My in-class period has long since expired, but Grange’s is just blossoming, so these days I am cheerleader, driver, financial backer, and emotional supporter – in other words, dad.

Central Utah’s undulating, split, broken, up-and-down, rust-colored landscape was spectacular in the early evening. Asymmetrical rock castles, fortresses, and temples emerged at every turn.

Sandstone barricades pushed hundreds of feet into the air. Clouds raced across the sky, casting billowing shadows that cascaded across the land and painted an ever-changing, spectacularly visual, panorama.

It was easy to see why landscape artists find this geography inspiring. This is enchanted, sacred ground.

It has been dry in this part of the country – painfully dry. Parched is a term that comes to mind. Vegetation, always in short supply along this route, is almost unknown.
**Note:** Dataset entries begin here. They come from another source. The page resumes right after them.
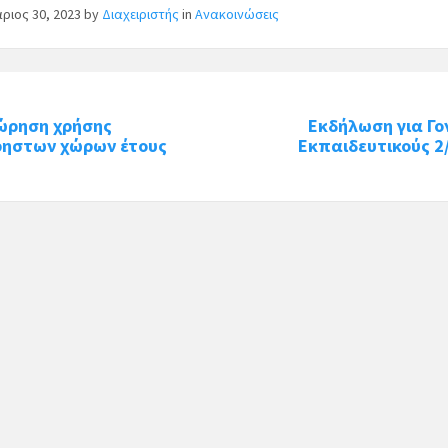
ριος 30, 2023
by
Διαχειριστής
in
Ανακοινώσεις
ώρηση χρήσης
Εκδήλωση για Γον
ρηστων χώρων έτους
Εκπαιδευτικούς 2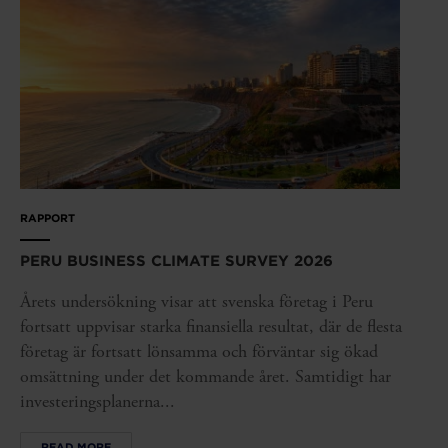
RAPPORT
PERU BUSINESS CLIMATE SURVEY 2026
Årets undersökning visar att svenska företag i Peru
fortsatt uppvisar starka finansiella resultat, där de flesta
företag är fortsatt lönsamma och förväntar sig ökad
omsättning under det kommande året. Samtidigt har
investeringsplanerna...
READ MORE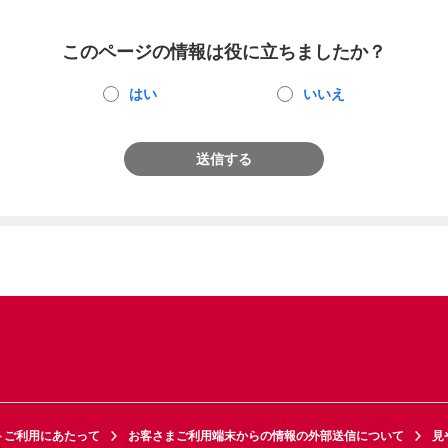
このページの情報は役に立ちましたか？
はい
いいえ
送信する
トご利用にあたって
お客さまご利用端末からの情報の外部送信について
見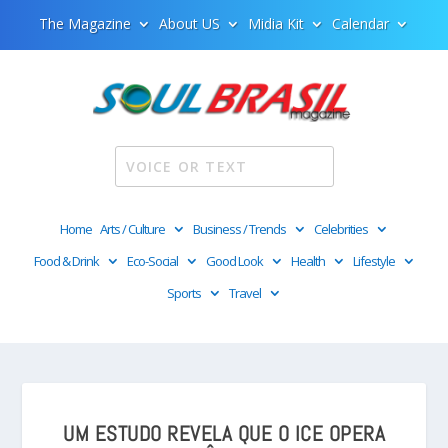
The Magazine
About US
Midia Kit
Calendar
Home
Arts / Culture
Business / Trends
Celebrities
Food & Drink
Eco-Social
Good Look
Health
Lifestyle
Sports
Travel
UM ESTUDO REVELA QUE O ICE OPERA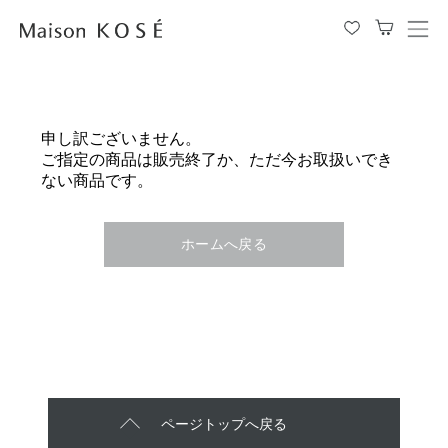
メ
ニ
ュ
ー
を
申し訳ございません。
開
ご指定の商品は販売終了か、ただ今お取扱いでき
閉
ない商品です。
す
る
ホームへ戻る
ページトップへ戻る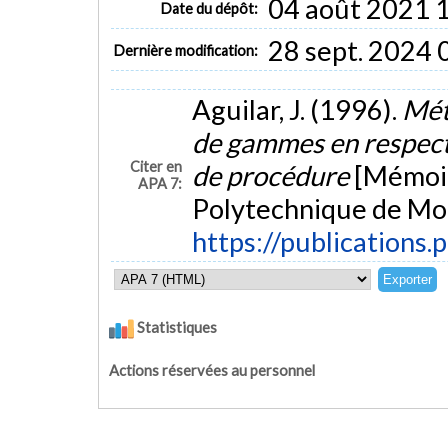
04 août 2021 
Date du dépôt:
28 sept. 2024 
Dernière modification:
Aguilar, J. (1996).
Mét
de gammes en respecta
Citer en
de procédure
[Mémoir
APA 7:
Polytechnique de Mon
https://publications.
Statistiques
Actions réservées au personnel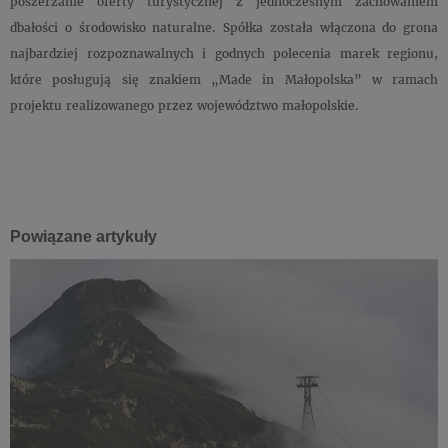
poszerzanie oferty turystycznej z jednoczesnym zachowaniem
dbałości o środowisko naturalne. Spółka została włączona do grona
najbardziej rozpoznawalnych i godnych polecenia marek regionu,
które posługują się znakiem „Made in Małopolska” w ramach
projektu realizowanego przez województwo małopolskie.
Powiązane artykuły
But winter is coming. Snow will blanket the middle band of Utah before long.

At that point, however, the road was smooth, dry, and well-maintained, so we sailed through deep canyons and broad valleys with ease.

“Like a bobsled on ice,” I thought to myself.
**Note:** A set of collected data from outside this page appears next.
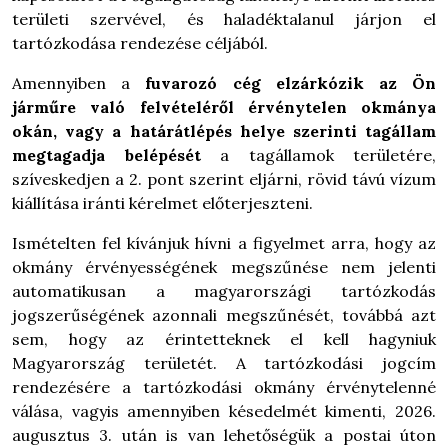
területi szervével, és haladéktalanul járjon el
tartózkodása rendezése céljából.
Amennyiben a
fuvarozó cég elzárkózik az Ön
járműre való felvételéről érvénytelen okmánya
okán, vagy a határátlépés helye szerinti tagállam
megtagadja belépését
a tagállamok területére,
szíveskedjen a 2. pont szerint eljárni, rövid távú vízum
kiállítása iránti kérelmet előterjeszteni.
Ismételten fel kívánjuk hívni a figyelmet arra, hogy az
okmány érvényességének megszűnése nem jelenti
automatikusan a magyarországi tartózkodás
jogszerűségének azonnali megszűnését, továbbá azt
sem, hogy az érintetteknek el kell hagyniuk
Magyarország területét. A tartózkodási jogcím
rendezésére a tartózkodási okmány érvénytelenné
válása, vagyis amennyiben késedelmét kimenti, 2026.
augusztus 3. után is van lehetőségük a postai úton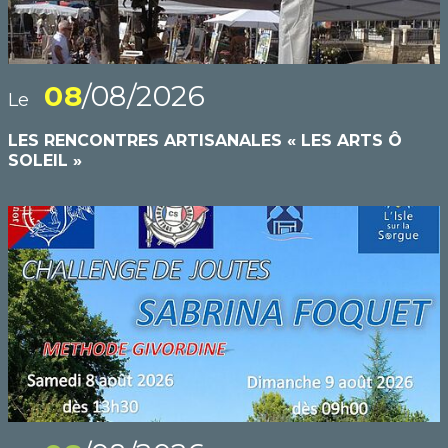
08
/08/2026
Le
LES RENCONTRES ARTISANALES « LES ARTS Ô
SOLEIL »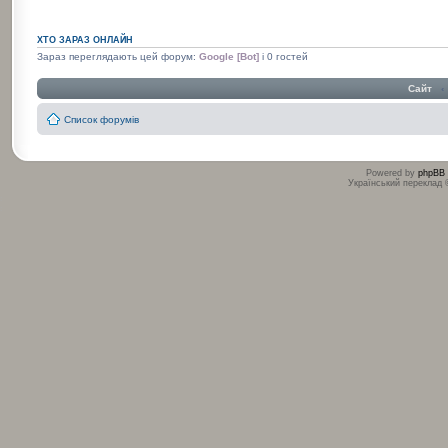
ХТО ЗАРАЗ ОНЛАЙН
Зараз переглядають цей форум:
Google [Bot]
і 0 гостей
Сайт
‹
Список форумів
Powered by
phpBB
Український переклад
:
:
As we crested the summit of a large, undulating hill, off in the distance I could see a swatch of shimmering gold.

“Aha, a cottonwood,” I advised myself.

In fact, it was a grove of cottonwoods, an entire family of settlers that had found a seep or underground aquifer. Somehow they or their ancestors had discovered the scarce resources necessary to thrive in this barren land and there they stood, majestic.
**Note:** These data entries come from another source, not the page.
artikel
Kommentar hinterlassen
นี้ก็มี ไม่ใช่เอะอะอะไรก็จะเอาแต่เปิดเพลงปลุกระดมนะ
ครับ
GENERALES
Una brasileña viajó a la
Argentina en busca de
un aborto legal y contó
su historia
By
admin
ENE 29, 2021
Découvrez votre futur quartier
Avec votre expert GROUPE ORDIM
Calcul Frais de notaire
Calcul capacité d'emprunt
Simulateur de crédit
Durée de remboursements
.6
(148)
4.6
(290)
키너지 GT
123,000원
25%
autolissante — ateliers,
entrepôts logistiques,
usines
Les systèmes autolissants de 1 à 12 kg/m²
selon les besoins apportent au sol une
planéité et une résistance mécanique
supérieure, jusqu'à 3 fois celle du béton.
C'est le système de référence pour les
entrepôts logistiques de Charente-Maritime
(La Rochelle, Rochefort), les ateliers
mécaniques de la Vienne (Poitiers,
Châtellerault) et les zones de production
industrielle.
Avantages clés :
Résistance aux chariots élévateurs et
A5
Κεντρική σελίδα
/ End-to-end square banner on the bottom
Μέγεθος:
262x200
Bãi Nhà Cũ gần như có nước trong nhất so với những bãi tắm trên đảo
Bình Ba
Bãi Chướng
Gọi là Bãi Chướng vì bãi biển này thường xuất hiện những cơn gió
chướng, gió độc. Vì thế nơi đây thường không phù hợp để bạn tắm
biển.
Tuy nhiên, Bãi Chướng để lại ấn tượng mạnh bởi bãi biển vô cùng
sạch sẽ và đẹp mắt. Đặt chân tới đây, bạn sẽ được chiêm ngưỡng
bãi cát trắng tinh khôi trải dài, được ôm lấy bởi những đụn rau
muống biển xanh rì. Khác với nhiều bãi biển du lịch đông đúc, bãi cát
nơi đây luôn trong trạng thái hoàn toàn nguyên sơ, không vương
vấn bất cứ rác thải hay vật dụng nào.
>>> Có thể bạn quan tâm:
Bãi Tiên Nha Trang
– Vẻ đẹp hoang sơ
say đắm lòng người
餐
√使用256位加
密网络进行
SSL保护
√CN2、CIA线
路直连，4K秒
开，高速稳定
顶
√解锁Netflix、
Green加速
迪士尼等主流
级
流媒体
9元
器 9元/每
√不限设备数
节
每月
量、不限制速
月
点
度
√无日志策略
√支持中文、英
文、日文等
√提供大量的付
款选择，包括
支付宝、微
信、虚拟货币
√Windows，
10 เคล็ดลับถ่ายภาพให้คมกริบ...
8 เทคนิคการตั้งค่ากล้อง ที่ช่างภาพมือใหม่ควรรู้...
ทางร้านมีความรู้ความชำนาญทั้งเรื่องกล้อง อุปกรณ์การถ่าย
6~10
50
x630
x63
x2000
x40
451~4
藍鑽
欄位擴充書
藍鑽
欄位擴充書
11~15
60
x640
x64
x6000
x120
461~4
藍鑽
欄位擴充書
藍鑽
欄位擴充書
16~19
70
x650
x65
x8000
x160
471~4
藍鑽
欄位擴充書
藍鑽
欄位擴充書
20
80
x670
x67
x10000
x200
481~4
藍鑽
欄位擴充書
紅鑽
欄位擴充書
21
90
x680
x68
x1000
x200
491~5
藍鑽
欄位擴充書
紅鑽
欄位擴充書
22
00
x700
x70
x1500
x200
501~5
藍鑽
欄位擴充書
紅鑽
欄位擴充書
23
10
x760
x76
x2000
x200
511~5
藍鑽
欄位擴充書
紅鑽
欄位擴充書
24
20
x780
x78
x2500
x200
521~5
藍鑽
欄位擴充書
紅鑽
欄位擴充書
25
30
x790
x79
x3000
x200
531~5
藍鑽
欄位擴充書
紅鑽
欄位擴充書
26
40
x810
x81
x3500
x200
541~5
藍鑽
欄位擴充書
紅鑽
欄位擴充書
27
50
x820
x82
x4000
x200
All this made me think of the Navajo, the early pioneers who settled in Bluff, and of the community’s modern-day inhabitants too.

Here, in the heart of the Colorado Plateau, where cactus, yucca, and low scrubby plants predominate, these individuals also found the nutrients needed to form roots, leaf out, and raise saplings.

How or why is not easy to determine. In some cases, it may have been as simple as fate – seeds deposited, a foothold gained, sunlight collected, and limbs projected.

For others, the explanation is more complex, spiritual maybe, at times irrational. Whatever the reason, Bluff has grown its own grove in the center of this red-rock desert.

Glancing over at Grange resting peacefully in the passenger seat next to me, I felt pleased my own seedlings had sprouted and nourished themselves in this trying climate.

They have now transplanted themselves into different environments, extending their feelers, and engrafting themselves onto another world. Their roots will, however, be forever grounded in the stark, natural beauty of the desert Southwest.